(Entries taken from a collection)
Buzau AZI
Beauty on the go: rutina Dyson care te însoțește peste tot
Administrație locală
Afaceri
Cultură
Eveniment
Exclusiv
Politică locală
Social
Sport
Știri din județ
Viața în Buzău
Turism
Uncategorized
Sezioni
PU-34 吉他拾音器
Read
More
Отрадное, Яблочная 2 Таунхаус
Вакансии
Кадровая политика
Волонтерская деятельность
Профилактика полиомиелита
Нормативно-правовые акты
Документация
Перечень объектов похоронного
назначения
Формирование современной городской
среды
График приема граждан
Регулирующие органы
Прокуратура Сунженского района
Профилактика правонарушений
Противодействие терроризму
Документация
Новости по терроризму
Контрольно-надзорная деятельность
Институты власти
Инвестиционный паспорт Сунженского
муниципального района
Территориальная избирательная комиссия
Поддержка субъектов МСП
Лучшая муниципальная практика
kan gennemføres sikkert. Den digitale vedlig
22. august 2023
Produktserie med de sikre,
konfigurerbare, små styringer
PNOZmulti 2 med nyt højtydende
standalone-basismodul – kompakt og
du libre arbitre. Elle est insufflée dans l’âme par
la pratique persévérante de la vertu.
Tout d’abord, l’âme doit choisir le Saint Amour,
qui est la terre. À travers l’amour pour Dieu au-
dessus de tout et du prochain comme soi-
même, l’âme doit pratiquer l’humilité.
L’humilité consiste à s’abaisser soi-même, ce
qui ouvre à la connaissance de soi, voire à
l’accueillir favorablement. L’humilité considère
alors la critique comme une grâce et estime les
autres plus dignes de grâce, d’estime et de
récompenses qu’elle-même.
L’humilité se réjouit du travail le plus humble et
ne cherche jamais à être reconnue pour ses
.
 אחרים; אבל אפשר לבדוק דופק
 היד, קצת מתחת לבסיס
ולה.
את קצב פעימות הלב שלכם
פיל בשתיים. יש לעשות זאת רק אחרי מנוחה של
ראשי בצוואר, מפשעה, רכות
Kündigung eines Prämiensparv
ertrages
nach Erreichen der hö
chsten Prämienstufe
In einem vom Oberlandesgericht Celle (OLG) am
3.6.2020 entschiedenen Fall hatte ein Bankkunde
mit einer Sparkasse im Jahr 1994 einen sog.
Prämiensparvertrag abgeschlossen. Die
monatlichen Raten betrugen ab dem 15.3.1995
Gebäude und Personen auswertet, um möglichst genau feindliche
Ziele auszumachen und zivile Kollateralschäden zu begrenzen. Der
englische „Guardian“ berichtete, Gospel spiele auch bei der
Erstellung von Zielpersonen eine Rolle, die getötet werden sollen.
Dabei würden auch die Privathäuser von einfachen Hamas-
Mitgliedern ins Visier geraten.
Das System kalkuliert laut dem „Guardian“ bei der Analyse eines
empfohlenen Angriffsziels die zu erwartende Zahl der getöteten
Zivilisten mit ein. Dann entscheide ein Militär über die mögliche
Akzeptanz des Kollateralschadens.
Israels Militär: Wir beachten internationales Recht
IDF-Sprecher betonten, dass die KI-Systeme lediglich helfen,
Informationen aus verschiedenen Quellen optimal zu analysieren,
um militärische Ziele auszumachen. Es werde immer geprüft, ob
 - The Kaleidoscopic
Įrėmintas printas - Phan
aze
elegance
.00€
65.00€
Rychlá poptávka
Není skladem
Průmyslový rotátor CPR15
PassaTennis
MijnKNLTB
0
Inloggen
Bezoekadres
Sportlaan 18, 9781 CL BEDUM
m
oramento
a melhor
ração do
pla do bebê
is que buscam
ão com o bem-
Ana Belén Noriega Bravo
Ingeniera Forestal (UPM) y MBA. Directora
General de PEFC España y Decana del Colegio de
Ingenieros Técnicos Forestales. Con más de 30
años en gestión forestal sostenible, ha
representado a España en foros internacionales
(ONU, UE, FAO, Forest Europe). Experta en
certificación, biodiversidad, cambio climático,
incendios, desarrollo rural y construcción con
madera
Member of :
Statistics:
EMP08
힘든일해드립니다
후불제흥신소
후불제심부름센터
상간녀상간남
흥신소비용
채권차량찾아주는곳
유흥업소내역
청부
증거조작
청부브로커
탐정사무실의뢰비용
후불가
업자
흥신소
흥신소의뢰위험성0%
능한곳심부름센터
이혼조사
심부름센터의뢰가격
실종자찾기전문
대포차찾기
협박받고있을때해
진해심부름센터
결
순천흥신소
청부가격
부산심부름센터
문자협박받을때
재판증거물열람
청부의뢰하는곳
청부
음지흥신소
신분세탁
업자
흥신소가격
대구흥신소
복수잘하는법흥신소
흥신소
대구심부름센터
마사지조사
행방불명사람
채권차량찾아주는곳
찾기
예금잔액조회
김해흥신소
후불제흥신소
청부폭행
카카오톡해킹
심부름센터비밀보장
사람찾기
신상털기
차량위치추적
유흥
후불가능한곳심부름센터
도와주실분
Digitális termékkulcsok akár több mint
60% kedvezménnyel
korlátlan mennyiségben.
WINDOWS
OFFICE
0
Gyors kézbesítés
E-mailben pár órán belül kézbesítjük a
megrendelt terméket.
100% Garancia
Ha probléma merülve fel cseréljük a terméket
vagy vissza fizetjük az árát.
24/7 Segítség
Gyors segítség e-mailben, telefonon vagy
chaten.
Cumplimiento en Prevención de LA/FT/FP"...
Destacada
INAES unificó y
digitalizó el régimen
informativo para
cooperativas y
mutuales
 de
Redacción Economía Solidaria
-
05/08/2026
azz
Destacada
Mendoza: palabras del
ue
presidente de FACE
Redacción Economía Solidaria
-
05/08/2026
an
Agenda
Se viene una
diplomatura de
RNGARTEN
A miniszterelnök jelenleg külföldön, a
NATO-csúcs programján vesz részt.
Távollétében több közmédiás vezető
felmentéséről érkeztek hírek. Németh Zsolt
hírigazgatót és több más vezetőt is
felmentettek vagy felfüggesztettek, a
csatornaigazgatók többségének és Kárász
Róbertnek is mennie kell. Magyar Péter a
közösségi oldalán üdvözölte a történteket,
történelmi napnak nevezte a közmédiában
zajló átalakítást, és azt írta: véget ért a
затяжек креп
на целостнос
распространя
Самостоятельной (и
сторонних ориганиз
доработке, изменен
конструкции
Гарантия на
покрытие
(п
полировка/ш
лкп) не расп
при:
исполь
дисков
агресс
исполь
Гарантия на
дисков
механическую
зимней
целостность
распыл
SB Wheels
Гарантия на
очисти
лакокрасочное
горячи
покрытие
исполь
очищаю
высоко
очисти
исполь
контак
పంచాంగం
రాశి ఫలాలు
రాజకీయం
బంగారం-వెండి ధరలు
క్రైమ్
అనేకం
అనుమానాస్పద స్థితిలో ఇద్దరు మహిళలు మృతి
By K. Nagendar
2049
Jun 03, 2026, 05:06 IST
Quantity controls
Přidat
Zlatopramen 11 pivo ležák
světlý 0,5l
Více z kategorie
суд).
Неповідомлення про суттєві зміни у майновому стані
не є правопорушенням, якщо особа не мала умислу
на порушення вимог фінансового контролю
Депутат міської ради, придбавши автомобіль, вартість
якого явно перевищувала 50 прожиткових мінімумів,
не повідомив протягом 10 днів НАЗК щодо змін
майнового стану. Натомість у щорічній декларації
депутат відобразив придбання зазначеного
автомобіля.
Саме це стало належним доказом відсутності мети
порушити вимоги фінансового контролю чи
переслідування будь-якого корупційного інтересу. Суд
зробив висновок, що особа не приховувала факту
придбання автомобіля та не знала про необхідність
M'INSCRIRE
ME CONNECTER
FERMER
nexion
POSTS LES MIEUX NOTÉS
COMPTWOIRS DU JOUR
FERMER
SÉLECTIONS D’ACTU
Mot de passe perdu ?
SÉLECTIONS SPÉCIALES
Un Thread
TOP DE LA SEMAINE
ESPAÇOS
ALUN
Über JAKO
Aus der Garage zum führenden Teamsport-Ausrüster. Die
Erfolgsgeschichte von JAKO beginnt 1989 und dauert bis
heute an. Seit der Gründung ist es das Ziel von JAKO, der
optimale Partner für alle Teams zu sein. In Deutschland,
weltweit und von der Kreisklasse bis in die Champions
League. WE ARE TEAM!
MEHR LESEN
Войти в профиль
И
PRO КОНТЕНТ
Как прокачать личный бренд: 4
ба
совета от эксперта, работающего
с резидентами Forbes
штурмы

Work to be completed: Find and copy each line of the data where "SÉLECTIONS" is present.

Reply to the exercise:
SÉLECTIONS D’ACTU
SÉLECTIONS SPÉCIALES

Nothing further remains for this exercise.